Feeling loose after childbirth? What to do when it doesn’t feel the same down there

Feeling loose after childbirth? What to do when it doesn’t feel the same down there. Photo | Photosearch

What you need to know:

A diagnosis of a loose vagina leading to unsatisfactory sex life can only be known months after delivery

There is nothing as hurtful to a woman as her husband telling her at the peak of the intimate moment that she is loose down there. Grace faced it. Her husband went ahead to use a derogatory description and told her that her vagina had changed from a water pipe to a swimming pool and that he was tired of swimming.

“I was confused and hurt, I pushed him off and cried for the rest of the night,” Grace says, welling up with tears. She was yet to recover from her husband’s insensitive verbal diarrhoea.

Grace came to the Sexology Clinic the day after her ordeal. She is 29 and has been married to James for three years. They have one child who is three months.

“It was the first time we were attempting sex after I delivered the baby,” Grace explains, “tell me, does delivery of a baby leave one baggy down there?” she asks. 

That was an important question Grace. For one, it is important to note that the vagina is elastic. It stretches to allow for the passage of the baby and in the subsequent days after delivery, it goes back to shape for most women. 

There is, however, about a quarter of women who end up with a bit of looseness and distortion of the vagina. This happens irrespective of whether the delivery is vaginal or caesarean and so there is no reason to pressure your doctor to go through CS to preserve things down there. The reason for the looseness mostly arises from excessive pressure exerted on the pelvis during pregnancy which overstretches the structures there and does not go back to the original shape after delivery. Further, women who have had a traumatic vaginal delivery, especially those accompanied by the use of instruments have a higher risk of things not going back to shape compared to the majority who have normal vaginal births.

Of course, the more pregnancies one has the more the stretch on the pelvis so a higher number of children becomes a risk. The ability to regain the original shape is also affected by the age of the woman, the older the woman the lower the chances of regaining the original pelvic tightness. 

“So how does one know that they are loose so as to avoid the kind of embarrassment that I have been subjected to?” Grace questions.

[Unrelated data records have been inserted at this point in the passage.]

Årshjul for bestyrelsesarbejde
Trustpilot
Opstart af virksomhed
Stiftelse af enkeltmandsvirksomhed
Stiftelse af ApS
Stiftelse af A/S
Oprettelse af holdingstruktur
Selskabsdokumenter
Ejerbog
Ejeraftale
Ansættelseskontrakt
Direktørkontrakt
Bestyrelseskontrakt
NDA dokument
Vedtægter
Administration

A diagnosis of a loose pelvis leading to a roomy vagina can only be known months after delivery. It is expected that tissues will regenerate and full pelvic strength is regained after six weeks of delivery. Assessment of laxity should therefore only happen well after the six weeks. For most couples, it is actually the woman who notices that there is a problem. They feel nothing or very little pleasure during penetrative sex. Sex becomes unsatisfactory and they lose the desire for it altogether. This in return causes relationship disharmony. All this happens because the looseness of the vagina makes it difficult for erotic areas within it to be reached during intercourse.

In severe cases of laxity of the pelvis, the woman develops a feeling of something hanging down on the vagina. This is because the pelvic organs hang loosely in the vagina. This may be accompanied by difficulty in controlling urine or even stool because the organs holding them are no longer in shape to allow for easy voiding. 

I examined Grace. There was a bit of looseness. This could have resulted from the traumatic delivery. Her baby was big and it was impossible for her to push it out. The doctor intervened to save the life of the baby and pulled it out using instruments. In fact, Grace got pelvis was injured and she could not walk for two weeks.

“So how do we manage this, or is this the end of me and sex?” Grace asks.

The overall rule to avoiding and managing pregnancy-related vaginal looseness can be summarised in three words: pamper your pelvis. For one, learn and do pelvic exercises during pregnancy and especially in the third trimester. This makes the muscles and ligaments heal better after delivery. 

Secondly, delivery by a qualified person is important. It not only ensures your safety and that of the baby but also avoids long-term damage to tissues. In the recovery period, hormone creams can also be used to help with better healing of the vagina and pelvic structures.

Where some level of damage is noted, pelvic physiotherapy becomes quite important. 

“I think in my case damage happened during delivery and so I should have been put on physiotherapy,” Grace says absent-mindedly to which I nod in affirmation. Her doctor should have advised her on this.

In severe cases of looseness where pelvic organs are hanging on and distorting the vagina and where the passage of urine and stool are affected, intensive treatment is necessary. Surgery can be performed in such cases. There are also newer non-invasive methods of treatment using laser and radio waves but these may be expensive and unavailable to the majority.

With this understanding, Grace went through a treatment plan and got her pelvic and vaginal tightness back. Couple therapy helped to resolve the hard feelings that resulted from the experience, including her husband’s insensitive outbursts.